Opinião: Vida de morte

Luiz Gonzaga Fenelon Negrinho (de Passos-MG)

Opinião: Vida de morte
Luiz Gonzaga Fenelon Negrinho é advogado. (luizgfnegrinho@gmail.com)




 Sei que a qualquer tempo ou momento eu vou. Não sei quando, onde, como nem por quê. Sei que vou. E em meio a tudo isso, com ou sem lágrimas, choro a dor dos que partem antes. Dizem, não levam nada além da roupa do corpo. Deixam ou não bens, em dinheiro ou material; amores, se houver, correspondidos ou não. E por igual, os escondidos. Gatos, cachorros e passarinhos também ficam para trás. Dinheiro guardado no banco, coisa rara de acontecer em tempo de crise, continua no registro contábil em favor da titularidade. Poderá sair por ordem de juiz, caso algum xereta não se valha de cartão e senha e o retira ao arrepio da lei e da ordem. No geral, um monte de problemas não resolvidos ficam para outros resolverem. E haja confusão deixada a título de haveres do inventário.

         Muito estranho e triste isso. Se a dor do parto é dura, sei por ouvir dizer, já acompanhei e disso dou testemunho, a dor da partida costuma ser mais na intensidade e consequências. Não propriamente para quem vai. Para os que ficam. Se bem que depende. Existem mortes não sentidas, como as do tipo a ferro e fogo. No exemplo, a morte do homem que tristemente anda pelas estradas da vida e se permite que, afinal, os olhos se percam no vazio de instantes, no inconveniente de todos iguais. Talvez, mágoas retidas no peito, dores, ressentimentos. Pode ser.

## SEÇÃO DE DADOS

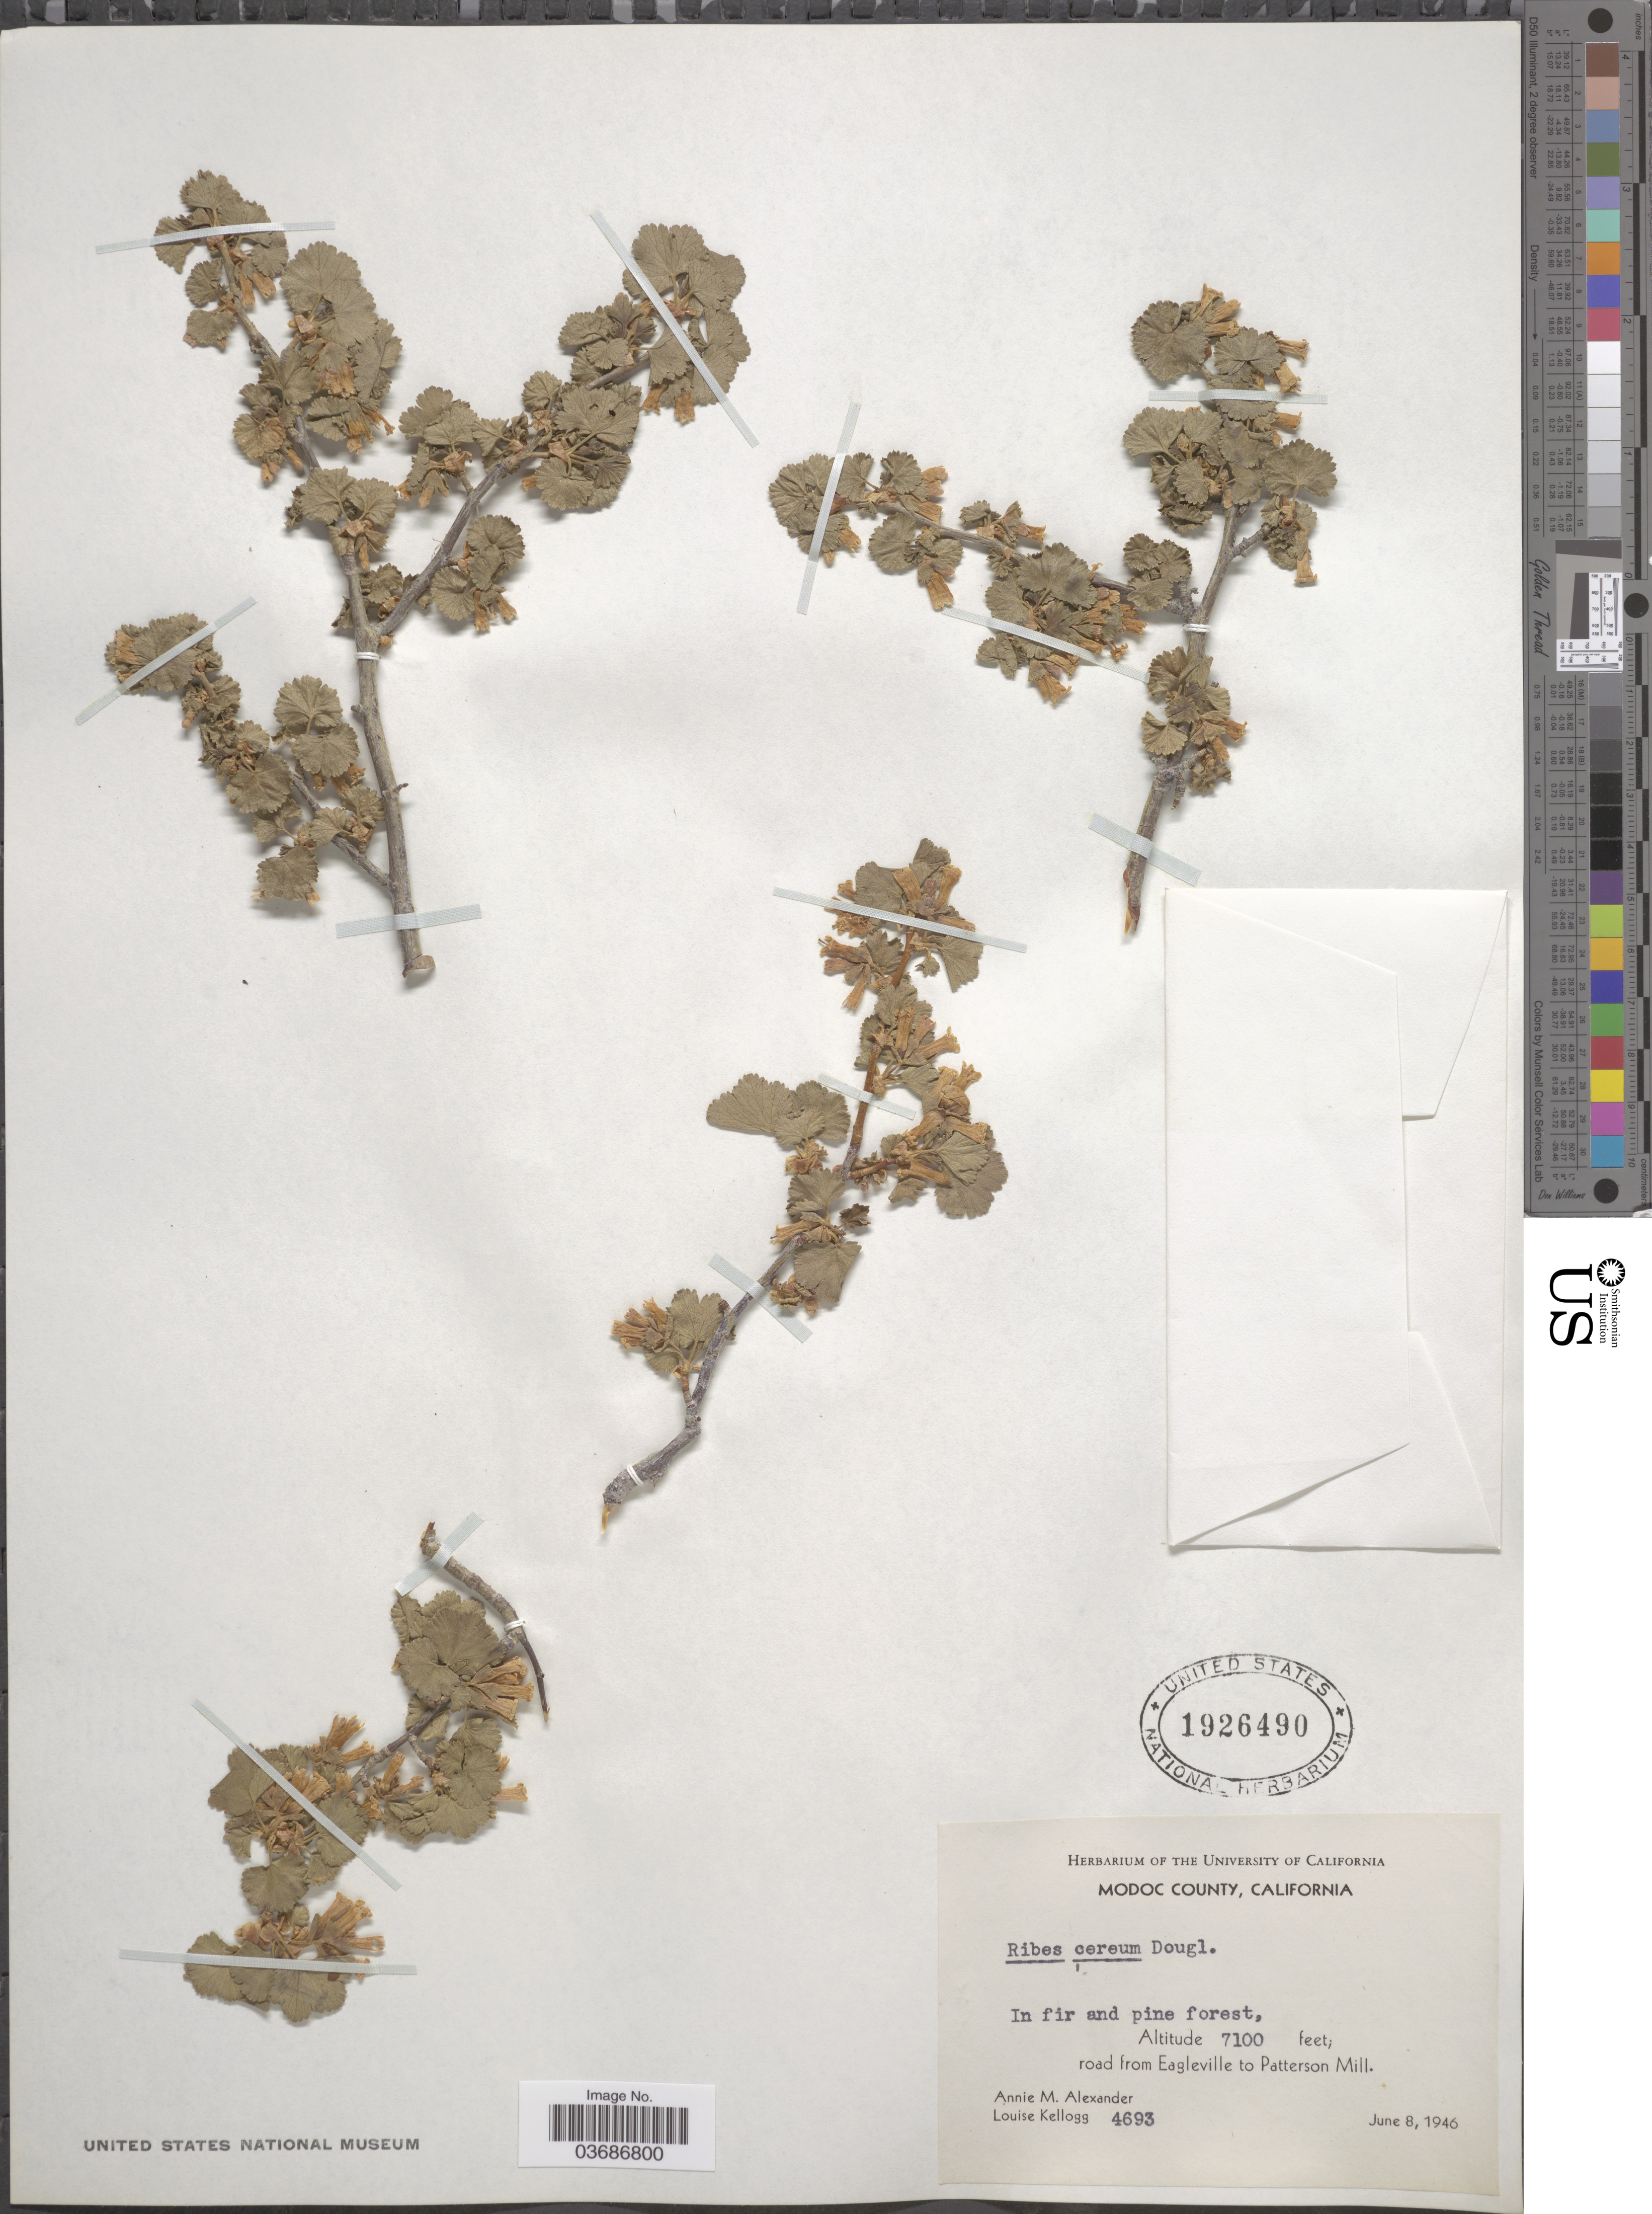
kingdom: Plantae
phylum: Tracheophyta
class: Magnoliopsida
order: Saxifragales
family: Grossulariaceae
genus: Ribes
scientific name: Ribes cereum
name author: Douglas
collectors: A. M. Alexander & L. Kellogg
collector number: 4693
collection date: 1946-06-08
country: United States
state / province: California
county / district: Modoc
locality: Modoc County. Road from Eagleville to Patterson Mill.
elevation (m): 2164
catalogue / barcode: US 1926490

## TAREFA SOLICITADA A
Responda às perguntas com base no texto sobre a morte:
(i) Qual é a profissão do autor?
(ii) Que animais também ficam para trás quando alguém parte?
(iii) Para quem a dor da partida costuma ser mais intensa?
## TAREFA SOLICITADA B
Prossiga o texto sobre a morte a partir da última frase apresentada, mantendo o mesmo tom reflexivo.
As linhas não são necessárias para realizar esta atividade.

## RESULTADO DO EXERCÍCIO A
(i) Advogado.
(ii) Gatos, cachorros e passarinhos.
(iii) Para os que ficam.

## RESULTADO DO EXERCÍCIO B
         Nos dias que se sucedem, vejo mortes acontecerem por perto e ao longe. Mortes de todo tipo. Ainda há pouco, um jovem da capital, aproveitando-se de uma saidinha temporária do complexo carcerário, resolveu matar duas pessoas a tiros de revólver. Matou como a gente vê em filme. Como se existisse motivo forte e suficiente para tanto. Em absoluto. Não existe nada que justifique alguém tirar a vida de ninguém. Soube que, ao depois, enganou-se. Na verdade, por erro de cálculo, não eram as pessoas que queriam ver mortas. Em macabros ‘ops’, desculpas não aceitas.

         Ouço de repórter que os fulminados pelo estampido da morte estavam no lugar errado, hora errada – o alvo não lhes cabia. Gafe para lá de trágica e sem conserto. Por acaso, o ato da morte tem dono, passa recibo, aplica carimbo para conferência de produto? Mas aconteceu. Morreram. Choraram mortes. Cada um de um jeito. Cena tétrica.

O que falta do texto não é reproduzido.